• [PASSAGE SHOWN]

15000 unique zebrafish EST clusters and their future use in microarray for profiling gene expression patterns during embryogenesis

Abstract

A total of 15590 unique zebrafish EST clusters from two cDNA libraries have been identified. Most significantly, only 22% (3437) of the 15590 unique clusters matched 2805 (of 15200) clusters in the Danio rerio UniGene database, indicating that our EST set is complementary to the existing ESTs in the public database and will be invaluable in assisting the annotation of genes based on the upcoming zebrafish genome sequence. Blast search showed that 7824 of our unique clusters matched 6710 known or predicted proteins in the nonredundant database. A cDNA microarray representing approximately 3100 unique zebrafish cDNA clusters has been generated and used to profile the gene expression patterns across six different embryonic stages (cleavage, blastula, gastrula, segmentation, pharyngula, and hatching). Analysis of expression data using K-means clustering revealed that genes coding for muscle-specific proteins displayed similar expression patterns, confirming that the coordinate gene expression is important for myogenesis. Our results demonstrate that the combination of microarray technology with the zebrafish model system can provide useful information on how genes are coordinated in a genetic network to control zebrafish embryogenesis and can help to identify novel genes that are important for organogenesis.

Figure 1.

Procedure for cDNA normalization (for details, see Methods).

Figure 2.

Construction of the normalized cDNA library (Z2). (A) Size selection of cDNA for normalization. (Left) Total cDNA before size selection, (right) size-selected cDNA. (B) Separation of ss-cDNA and ds-cDNA on hydroxyapatite column (HA column). ss-cDNA is eluted at 100 min and ds-cDNA is eluted at 150 min. (C) Colony hybridization to examine the normalization efficiency using the β-tubulin gene as a probe. (SI) Library constructed from prenormalized cDNA; (NIII) library constructed from cDNA after three rounds of normalization.

• [INPUT DATA]
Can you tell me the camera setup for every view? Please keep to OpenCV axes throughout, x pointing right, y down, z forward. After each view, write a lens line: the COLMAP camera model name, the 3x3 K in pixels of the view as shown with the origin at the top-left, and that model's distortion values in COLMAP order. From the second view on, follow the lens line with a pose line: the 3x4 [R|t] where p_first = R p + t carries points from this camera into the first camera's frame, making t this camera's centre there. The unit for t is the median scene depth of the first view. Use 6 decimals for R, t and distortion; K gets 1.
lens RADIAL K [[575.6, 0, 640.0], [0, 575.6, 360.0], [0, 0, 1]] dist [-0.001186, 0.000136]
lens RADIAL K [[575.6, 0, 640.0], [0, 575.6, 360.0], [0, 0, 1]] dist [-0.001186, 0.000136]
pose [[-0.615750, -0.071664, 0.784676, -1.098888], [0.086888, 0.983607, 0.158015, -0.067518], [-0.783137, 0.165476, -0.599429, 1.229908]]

---

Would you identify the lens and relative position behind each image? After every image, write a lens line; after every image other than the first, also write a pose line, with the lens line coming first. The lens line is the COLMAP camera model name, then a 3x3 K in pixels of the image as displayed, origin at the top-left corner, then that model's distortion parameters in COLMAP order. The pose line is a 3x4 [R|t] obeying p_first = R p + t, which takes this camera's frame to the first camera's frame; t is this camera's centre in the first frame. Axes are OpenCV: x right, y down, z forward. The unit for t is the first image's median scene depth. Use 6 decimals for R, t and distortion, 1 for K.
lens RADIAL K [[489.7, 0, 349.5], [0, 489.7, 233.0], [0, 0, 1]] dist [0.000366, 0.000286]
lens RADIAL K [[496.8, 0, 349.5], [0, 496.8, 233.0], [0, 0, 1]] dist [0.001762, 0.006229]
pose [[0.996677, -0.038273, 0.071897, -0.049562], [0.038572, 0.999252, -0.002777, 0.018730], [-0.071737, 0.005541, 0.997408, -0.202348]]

==

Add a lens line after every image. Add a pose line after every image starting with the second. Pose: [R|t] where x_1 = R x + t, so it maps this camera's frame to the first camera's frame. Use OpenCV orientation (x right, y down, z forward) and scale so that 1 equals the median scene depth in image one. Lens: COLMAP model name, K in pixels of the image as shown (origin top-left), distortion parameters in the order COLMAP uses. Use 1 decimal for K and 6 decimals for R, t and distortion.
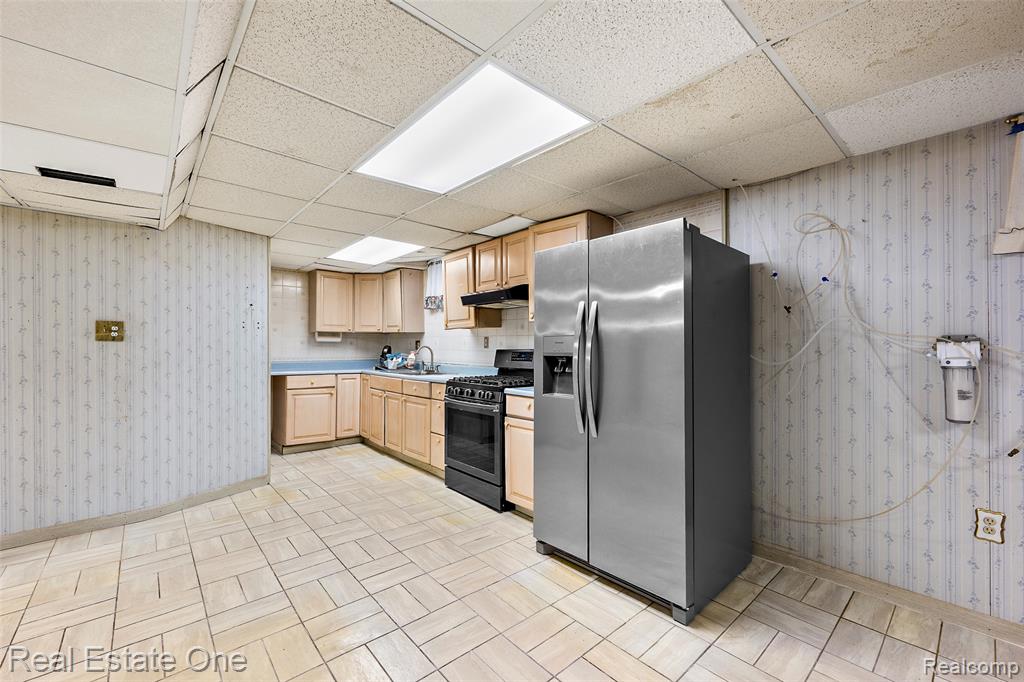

• [WHAT YOU NEED TO DO] Please return the part of the zebrafish EST text above that opens with the words containing "Procedure for cDNA" and closes with "rounds of normalization.", copied word for word.

• [TASK SOLUTION]
Procedure for cDNA normalization (for details, see Methods).

Figure 2.

Construction of the normalized cDNA library (Z2). (A) Size selection of cDNA for normalization. (Left) Total cDNA before size selection, (right) size-selected cDNA. (B) Separation of ss-cDNA and ds-cDNA on hydroxyapatite column (HA column). ss-cDNA is eluted at 100 min and ds-cDNA is eluted at 150 min. (C) Colony hybridization to examine the normalization efficiency using the β-tubulin gene as a probe. (SI) Library constructed from prenormalized cDNA; (NIII) library constructed from cDNA after three rounds of normalization.